Religious snub - RE teacher says principals are not employing them
Claims that Jamaica is facing a shortage of religious education (RE) teachers have been challenged by one person trained to teach the subject.
Nadine Chambers argues that it is the principals who are refusing to employ specialists to teach the subject.
According to Chambers, since graduating from Shortwood Teachers' College in 2012 as a specialist religious education teacher, she has been unable to secure a job in that area. And it is the same for others trained with her.
"There is a great refusal to employ those of us who were trained in this field. Most principals do not see the need for the subject to be taught in high school," said Chambers, who has a degree and a diploma in religious education.
As a religious education specialist, Chambers said she believes the advertisements which usually run in the newspapers looking for teachers for this subject are done to satisfy protocol, as the practice is to use teachers who teach other subjects to teach RE.

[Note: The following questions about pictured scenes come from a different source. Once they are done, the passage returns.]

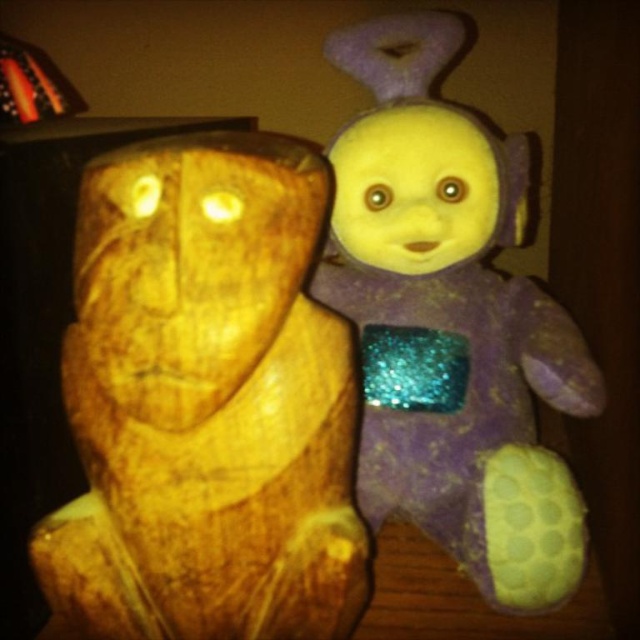
You are an art collector who wants to place a 10 inch wide decorative item between the wooden carving at left and the purple glittery plush at upper right. Based on the spacing between them, will there be enough room for the item?

The wooden carving at left is 8.08 inches from the purple glittery plush at upper right. Since the decorative item is 10 inches wide, which is wider than the available space between them, it will not fit.

You are an interior designer arranging a shelf. You have the wooden carving at left and the purple glittery plush at upper right. If you want to place them so that one is closer to the viewer, which object should you position forward?

You should position the wooden carving at left forward since it is already in front of the purple glittery plush at upper right, making it closer to the viewer.

You are holding a measuring tool that can only measure distances up to 20 inches. You need to determine the distance from the camera to the point labeled point (346, 506). Will your tool be able to measure this distance?

The distance of point (346, 506) from the camera is 23.21 inches, which exceeds the measuring tool limit of 20 inches. Therefore, the tool cannot measure this distance.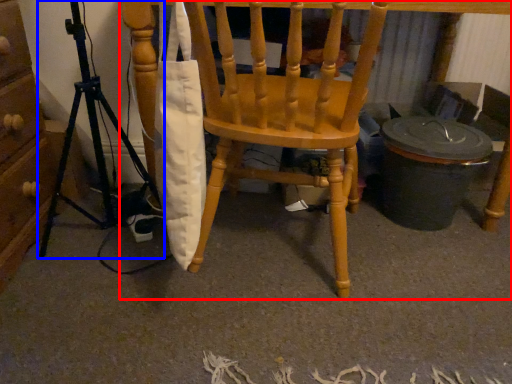
Question: Which object is closer to the camera taking this photo, chair (highlighted by a red box) or tripod (highlighted by a blue box)?

Choices:
 (A) chair
 (B) tripod

Answer: (B)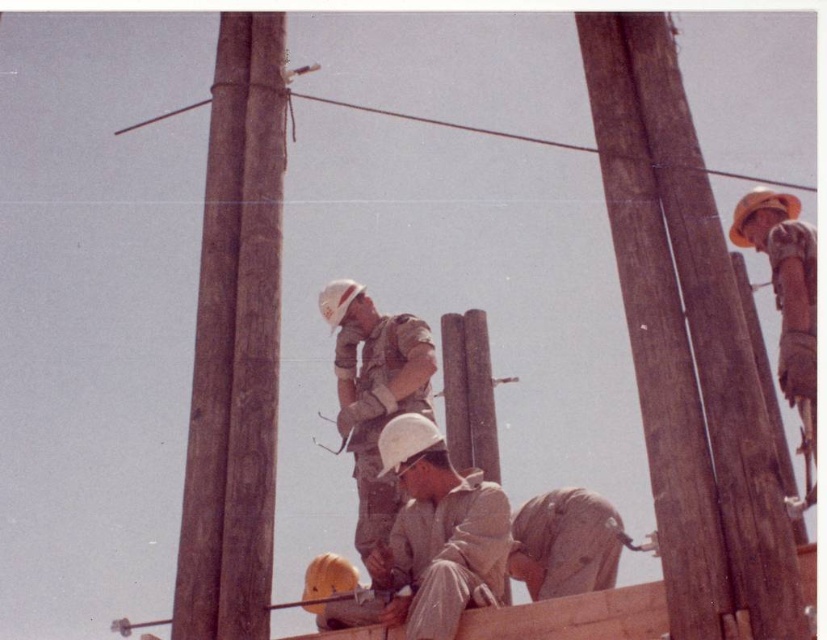
Consider the image. Does brown wooden telegraph pole at right have a greater height compared to matte white helmet at center?

No, brown wooden telegraph pole at right is not taller than matte white helmet at center.

Does brown wooden telegraph pole at right have a lesser height compared to matte white helmet at center?

Yes.

Which is in front, point (639, 372) or point (438, 579)?

Point (639, 372) is more forward.

Locate an element on the screen. This screenshot has width=827, height=640. brown wooden telegraph pole at right is located at coordinates (656, 340).

Can you confirm if brown wood telegraph pole at left is positioned to the left of camouflage fabric soldier at center?

Correct, you'll find brown wood telegraph pole at left to the left of camouflage fabric soldier at center.

Does brown wood telegraph pole at left have a lesser height compared to camouflage fabric soldier at center?

Indeed, brown wood telegraph pole at left has a lesser height compared to camouflage fabric soldier at center.

At what (x,y) coordinates should I click in order to perform the action: click on brown wood telegraph pole at left. Please return your answer as a coordinate pair (x, y). Image resolution: width=827 pixels, height=640 pixels. Looking at the image, I should click on (235, 342).

The width and height of the screenshot is (827, 640). What are the coordinates of `brown wood telegraph pole at left` in the screenshot? It's located at [235, 342].

Is brown wood telegraph pole at left in front of matte white helmet at center?

No, brown wood telegraph pole at left is behind matte white helmet at center.

Find the location of `brown wood telegraph pole at left`. brown wood telegraph pole at left is located at coordinates (235, 342).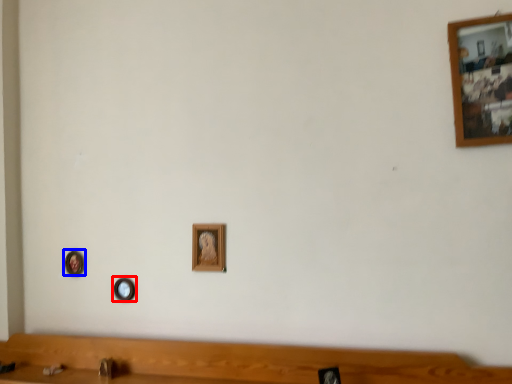
Question: Among these objects, which one is farthest to the camera, picture frame (highlighted by a red box) or picture frame (highlighted by a blue box)?

Choices:
 (A) picture frame
 (B) picture frame

Answer: (B)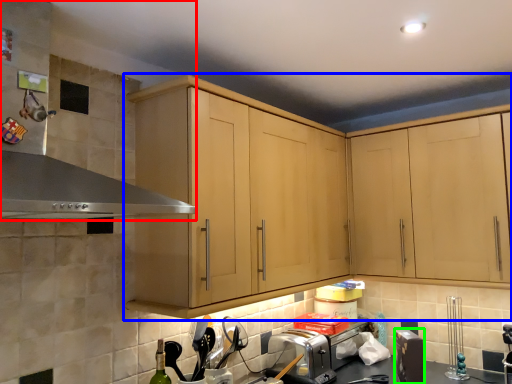
Question: Based on their relative distances, which object is nearer to exhaust hood (highlighted by a red box)? Choose from cabinetry (highlighted by a blue box) and appliance (highlighted by a green box).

"Teachers usually say as long as you are a teacher you can teach anything. They may have a point, but they would not be effective in an area they weren't trained for. Imagine I am a butcher and I take a job as a tailor," argued Chambers, who is employed as a basic school teacher.
She said persons are refusing to see the importance of RE and the role it plays in eliminating some of the social ills in society, especially as it relates to young people.
"We have spent so much money to be trained for three years. We are still struggling to pay off student loan. I believe this is atrocious to us as RE teachers," declared Chambers.
But president of the Jamaica Teachers' Association (JTA) and principal of Church Teachers' College, Dr Garth Anderson, who had raised the issue of a shortage of RE teachers during a Gleaner Editors' Forum in September, last week said while he is not discounting what Chambers has alleged, the problem is a compound one.
"One of the issues we have is that in the teacher training institutions we are seeing fewer and fewer persons coming in to be trained for religious education at the two colleges that train RE teachers for secondary schools in Jamaica, Church Teachers' College and Shortwood Teachers' College," Anderson told The Sunday Gleaner.
"I know that Shortwood has taken the position that it wants to drop religious education. We at Church Teachers' College are considering that too. Because you have these personnel on your staff as lecturers but you are just not having the students to come in to do it," added Anderson.
He said his institution has started to offer scholarships for persons who want to be trained to teach RE.
"We literally have to go out, handpicking and encouraging students to go in. I'm not sure we have six specialists in the year one group coming in that area now. We are not getting people to come in to do that so it is a crisis for me because it has an important role to play," said Anderson.
The JTA head added that over the years the number of persons he would see coming in to be trained to teach RE has dropped significantly with a possible reason being that some schools are not offering RE at the Caribbean Secondary Education Certificate level.
"It is critical that our students are exposed to that kind of core values and principles that run through different religious beliefs and religion. Unfortunately, it is not happening as widely as it should," said Anderson.